The Conflict Management Committees may impose punishments that the ECZ determines by statutory instruments (Code 2006, 15(3).
Opposition United Party for National Development (UPND) recently wrote ECZ accusing the Patriotic Front (PF) of violating the Electoral code of conduct ahead of the 2016 general elections.
But the ECZ said it had not yet drawn up an election campaign period to effect the Electoral Code of Conduct during the time political parties are traversing the country interacting with their would be voters.
In a letter addressed to ECZ director, Priscilla Isaacs, UPND deputy secretary general Kuchunga Simusamba said the party had noted with dismay that PF had continued to exhibit posters of their Presidential candidate Edgar Lungu in many parts of the country.
But ECZ public relations manager, Cris Akufuna said the commission had noted that all political parties were going round the country and having radio talk shows but could not restrict their movement and activities because the Electoral Code of Conduct was not in effect.
Mr Akufuna said had the political parties been breaching the electoral code in an election period, the commission could have intervened to ensure their political activities were within the confines of the electoral code of conduct.
He said if any political party was going to complain about the activities of the ruling party and their messages, ECZ was going to advise them accordingly.
On the issue of enforcement, Zambia has fair codes of conduct as it compliments, rather than entrenched in existing laws and regulations.
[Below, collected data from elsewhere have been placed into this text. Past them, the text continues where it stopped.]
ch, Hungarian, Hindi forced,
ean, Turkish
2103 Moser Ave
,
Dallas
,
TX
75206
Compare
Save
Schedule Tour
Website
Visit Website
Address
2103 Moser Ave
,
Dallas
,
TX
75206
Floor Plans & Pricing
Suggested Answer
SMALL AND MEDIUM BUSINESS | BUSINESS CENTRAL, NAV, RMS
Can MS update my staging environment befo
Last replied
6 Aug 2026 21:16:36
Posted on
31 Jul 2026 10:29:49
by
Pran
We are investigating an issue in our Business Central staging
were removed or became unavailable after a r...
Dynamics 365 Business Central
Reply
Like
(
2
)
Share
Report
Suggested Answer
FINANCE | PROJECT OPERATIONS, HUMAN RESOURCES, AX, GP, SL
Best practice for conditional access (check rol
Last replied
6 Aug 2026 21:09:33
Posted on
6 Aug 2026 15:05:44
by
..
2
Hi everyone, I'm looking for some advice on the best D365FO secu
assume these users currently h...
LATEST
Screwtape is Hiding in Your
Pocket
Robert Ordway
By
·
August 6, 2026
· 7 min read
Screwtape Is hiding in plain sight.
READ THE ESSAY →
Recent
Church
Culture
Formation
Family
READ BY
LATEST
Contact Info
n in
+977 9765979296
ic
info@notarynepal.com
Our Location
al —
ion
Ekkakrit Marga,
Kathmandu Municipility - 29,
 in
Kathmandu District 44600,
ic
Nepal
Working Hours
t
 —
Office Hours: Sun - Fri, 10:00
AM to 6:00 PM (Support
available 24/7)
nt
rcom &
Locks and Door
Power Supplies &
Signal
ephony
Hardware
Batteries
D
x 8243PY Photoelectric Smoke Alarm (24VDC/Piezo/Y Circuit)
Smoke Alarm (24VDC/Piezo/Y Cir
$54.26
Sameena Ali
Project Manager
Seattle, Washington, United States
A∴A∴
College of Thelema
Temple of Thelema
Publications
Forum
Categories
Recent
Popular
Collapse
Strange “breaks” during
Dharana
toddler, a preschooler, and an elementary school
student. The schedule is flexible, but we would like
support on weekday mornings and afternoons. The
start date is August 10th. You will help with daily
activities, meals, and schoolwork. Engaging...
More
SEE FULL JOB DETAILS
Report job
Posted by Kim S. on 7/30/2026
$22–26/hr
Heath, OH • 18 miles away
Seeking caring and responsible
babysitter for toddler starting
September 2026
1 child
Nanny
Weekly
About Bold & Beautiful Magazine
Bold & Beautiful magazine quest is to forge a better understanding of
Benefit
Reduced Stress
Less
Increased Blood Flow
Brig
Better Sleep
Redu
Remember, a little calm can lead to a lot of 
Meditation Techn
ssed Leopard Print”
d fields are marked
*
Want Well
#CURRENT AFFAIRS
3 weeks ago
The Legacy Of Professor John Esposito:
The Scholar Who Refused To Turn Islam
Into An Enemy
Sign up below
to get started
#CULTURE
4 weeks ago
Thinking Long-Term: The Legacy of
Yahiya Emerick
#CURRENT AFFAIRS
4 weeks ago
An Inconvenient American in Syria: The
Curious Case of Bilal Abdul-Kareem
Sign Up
Zambia, being an example in the region, has a code which features a broad scope of coverage, coupled with strong legal enforcement mechanisms, including fines and possibilities of police enforcement and even penalty sentences.
Another example is that of Cambodia where international assistance has been provided to establish an elaborate code of conduct in which principles from the international community such as prevention of intimidation are resurfaced.
As Zambia draws closer to the August 11, 2016 general elections, there is need for all stakeholders involved to get acquainted with the Electoral Code of Conduct.